Note that our modified version of IoTivity-Lite also includes a web-based onboarding tool written in Python. This can be the primary OBT used on the access point, or the command-line-based OBT can also be used.

However, note that, at the time of writing, the web-based OBT is not fully merged into the primary branch of the SO_IoTivity-Lite repository used in this demo, and may need to be built separately.

Caveats and Exceptions

Note that this version of the demo is not entirely compliant with the OCF streamlined onboarding specification, in that the information that is provided over the DPP channel during network association does not conform to what is outlined in the specification.

Again, further documentation is needed on building and running the web-based OBT, as its source is distributed between the upstream OCF IoTivity-Lite repository and the CableLabs fork of IoTivity-Lite (SO_IoTivity-Lite).

The graphical lightswitch device is intended to be run on a Raspberry Pi 3 with an additional Adafruit PiTFT. The source relies on specific GPIO functions that can be "mocked" through special environment variables, so that the interface can be run on a regular Linux desktop environment without GPIO. See the dotenv_template file for more information.

OBT and VLANs

The OBT relies on multicast IPv6 traffic for discovery of OCF devices.
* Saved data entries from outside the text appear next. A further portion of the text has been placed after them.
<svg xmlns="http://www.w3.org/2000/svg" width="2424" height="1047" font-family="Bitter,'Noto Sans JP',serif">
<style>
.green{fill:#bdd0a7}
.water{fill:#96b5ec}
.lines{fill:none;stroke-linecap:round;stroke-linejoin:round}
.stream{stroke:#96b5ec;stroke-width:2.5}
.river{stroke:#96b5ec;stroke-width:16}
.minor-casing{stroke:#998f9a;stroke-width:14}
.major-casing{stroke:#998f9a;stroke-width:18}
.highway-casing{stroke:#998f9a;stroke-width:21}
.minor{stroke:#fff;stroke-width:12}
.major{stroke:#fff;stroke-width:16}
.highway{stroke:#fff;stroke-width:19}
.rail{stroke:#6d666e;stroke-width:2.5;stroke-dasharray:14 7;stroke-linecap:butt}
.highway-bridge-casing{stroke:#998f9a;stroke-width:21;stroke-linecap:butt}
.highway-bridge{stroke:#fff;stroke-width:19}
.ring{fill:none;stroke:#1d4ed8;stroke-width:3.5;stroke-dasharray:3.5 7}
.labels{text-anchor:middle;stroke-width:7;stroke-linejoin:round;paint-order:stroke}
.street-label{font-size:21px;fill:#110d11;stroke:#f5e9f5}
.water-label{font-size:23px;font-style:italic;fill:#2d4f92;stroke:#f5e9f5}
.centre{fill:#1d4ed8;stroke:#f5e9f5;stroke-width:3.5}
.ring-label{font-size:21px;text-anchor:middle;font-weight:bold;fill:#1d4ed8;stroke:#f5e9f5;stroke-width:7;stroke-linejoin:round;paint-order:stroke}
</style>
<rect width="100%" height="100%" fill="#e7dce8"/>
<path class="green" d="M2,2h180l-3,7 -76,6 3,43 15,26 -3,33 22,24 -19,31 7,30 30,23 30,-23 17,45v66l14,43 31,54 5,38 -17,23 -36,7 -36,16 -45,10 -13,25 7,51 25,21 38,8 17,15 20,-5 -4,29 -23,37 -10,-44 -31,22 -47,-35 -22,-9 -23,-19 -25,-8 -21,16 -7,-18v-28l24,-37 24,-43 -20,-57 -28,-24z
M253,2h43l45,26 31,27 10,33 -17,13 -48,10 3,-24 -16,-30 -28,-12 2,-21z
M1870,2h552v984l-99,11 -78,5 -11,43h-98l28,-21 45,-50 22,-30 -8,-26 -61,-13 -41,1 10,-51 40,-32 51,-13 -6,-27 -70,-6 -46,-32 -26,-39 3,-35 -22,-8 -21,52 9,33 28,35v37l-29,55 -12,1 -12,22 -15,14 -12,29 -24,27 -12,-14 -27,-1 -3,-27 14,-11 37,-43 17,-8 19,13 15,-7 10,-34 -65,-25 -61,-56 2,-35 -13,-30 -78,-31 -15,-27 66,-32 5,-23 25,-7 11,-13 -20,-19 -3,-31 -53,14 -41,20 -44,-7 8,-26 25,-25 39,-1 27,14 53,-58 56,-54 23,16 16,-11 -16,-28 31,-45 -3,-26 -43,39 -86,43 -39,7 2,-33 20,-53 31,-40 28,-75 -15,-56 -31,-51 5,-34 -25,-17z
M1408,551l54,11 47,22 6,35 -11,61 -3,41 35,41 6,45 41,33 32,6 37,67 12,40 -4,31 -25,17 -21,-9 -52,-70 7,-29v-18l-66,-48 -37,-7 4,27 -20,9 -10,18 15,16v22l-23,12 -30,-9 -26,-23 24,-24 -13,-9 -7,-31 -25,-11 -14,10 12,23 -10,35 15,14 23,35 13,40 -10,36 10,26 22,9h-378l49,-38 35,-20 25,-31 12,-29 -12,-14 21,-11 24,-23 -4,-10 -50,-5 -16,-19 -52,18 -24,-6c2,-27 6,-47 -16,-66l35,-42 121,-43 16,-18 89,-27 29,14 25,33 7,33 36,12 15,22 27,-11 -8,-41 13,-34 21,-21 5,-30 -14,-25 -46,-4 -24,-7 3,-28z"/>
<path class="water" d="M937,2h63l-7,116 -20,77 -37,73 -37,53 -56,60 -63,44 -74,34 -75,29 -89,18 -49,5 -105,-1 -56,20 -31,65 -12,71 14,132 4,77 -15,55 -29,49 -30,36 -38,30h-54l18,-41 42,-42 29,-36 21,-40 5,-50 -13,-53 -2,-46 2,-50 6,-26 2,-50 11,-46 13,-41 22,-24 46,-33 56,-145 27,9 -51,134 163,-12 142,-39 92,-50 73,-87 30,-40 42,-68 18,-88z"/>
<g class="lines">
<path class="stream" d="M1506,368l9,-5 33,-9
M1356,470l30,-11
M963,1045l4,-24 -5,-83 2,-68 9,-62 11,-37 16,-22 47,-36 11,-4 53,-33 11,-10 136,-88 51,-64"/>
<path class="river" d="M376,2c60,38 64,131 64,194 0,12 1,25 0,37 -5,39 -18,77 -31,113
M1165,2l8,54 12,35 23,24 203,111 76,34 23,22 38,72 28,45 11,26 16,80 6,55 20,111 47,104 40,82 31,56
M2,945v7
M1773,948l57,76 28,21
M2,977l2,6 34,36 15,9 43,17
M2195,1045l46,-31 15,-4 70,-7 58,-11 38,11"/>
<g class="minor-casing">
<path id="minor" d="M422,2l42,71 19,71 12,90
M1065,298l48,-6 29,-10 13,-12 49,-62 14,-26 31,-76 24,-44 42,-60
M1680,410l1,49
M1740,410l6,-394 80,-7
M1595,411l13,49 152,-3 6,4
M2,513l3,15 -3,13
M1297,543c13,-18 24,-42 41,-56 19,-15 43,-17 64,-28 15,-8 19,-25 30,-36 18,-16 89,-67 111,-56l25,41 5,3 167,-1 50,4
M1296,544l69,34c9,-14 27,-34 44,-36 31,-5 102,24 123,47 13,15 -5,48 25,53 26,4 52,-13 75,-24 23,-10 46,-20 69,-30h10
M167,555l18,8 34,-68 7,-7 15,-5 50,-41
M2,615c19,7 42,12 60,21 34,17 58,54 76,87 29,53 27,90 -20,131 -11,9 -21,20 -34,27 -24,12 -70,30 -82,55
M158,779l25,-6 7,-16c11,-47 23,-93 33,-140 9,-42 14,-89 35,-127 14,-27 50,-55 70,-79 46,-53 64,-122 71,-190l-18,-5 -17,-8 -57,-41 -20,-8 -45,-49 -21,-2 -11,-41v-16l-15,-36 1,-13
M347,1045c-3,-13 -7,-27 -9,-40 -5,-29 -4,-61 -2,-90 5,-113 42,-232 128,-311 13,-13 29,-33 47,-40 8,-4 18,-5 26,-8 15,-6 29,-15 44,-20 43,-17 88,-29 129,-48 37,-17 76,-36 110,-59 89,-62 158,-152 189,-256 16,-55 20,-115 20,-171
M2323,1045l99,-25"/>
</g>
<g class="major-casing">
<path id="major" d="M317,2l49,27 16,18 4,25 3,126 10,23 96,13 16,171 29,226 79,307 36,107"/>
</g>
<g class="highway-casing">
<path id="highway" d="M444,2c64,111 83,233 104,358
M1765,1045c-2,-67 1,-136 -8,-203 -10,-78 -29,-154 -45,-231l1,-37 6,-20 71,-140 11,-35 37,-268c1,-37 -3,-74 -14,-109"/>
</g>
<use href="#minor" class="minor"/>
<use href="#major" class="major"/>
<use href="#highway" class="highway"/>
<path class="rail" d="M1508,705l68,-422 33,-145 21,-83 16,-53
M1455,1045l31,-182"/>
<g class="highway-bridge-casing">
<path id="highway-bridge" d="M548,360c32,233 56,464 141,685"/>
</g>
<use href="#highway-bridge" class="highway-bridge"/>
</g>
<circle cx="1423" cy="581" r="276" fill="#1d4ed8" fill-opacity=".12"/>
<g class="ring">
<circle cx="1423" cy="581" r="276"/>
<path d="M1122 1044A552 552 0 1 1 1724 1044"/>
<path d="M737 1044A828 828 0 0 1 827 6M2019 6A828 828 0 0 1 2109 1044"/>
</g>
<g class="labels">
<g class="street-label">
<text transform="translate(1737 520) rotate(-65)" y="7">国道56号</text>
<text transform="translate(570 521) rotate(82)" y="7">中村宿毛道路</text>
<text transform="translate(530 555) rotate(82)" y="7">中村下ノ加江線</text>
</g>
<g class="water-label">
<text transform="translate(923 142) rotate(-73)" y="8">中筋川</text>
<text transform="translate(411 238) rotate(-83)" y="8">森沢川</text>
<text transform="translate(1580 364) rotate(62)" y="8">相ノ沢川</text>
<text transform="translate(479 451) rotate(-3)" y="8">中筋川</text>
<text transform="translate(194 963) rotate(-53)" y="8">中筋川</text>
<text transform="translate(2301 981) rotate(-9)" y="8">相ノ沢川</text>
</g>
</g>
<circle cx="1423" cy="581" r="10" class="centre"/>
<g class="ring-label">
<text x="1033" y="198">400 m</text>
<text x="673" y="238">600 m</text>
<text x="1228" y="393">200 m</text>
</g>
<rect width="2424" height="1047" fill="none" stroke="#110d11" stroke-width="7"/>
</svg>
When the OBT is executed on the AP and VLANs are in use (as is the case when using the NetReach AP), ensure that multicast traffic originating from the OBT is reflected to all VLANs to ensure discovery of client devices.

Alternatively, the OBT can be run on a separate device on the same VLAN as client devices to be onboarded. The OBT can be considered logically separate and need not be tightly coupled to any particular device in this demo's architecture, so long as it can reach the DPP Diplomat and client devices.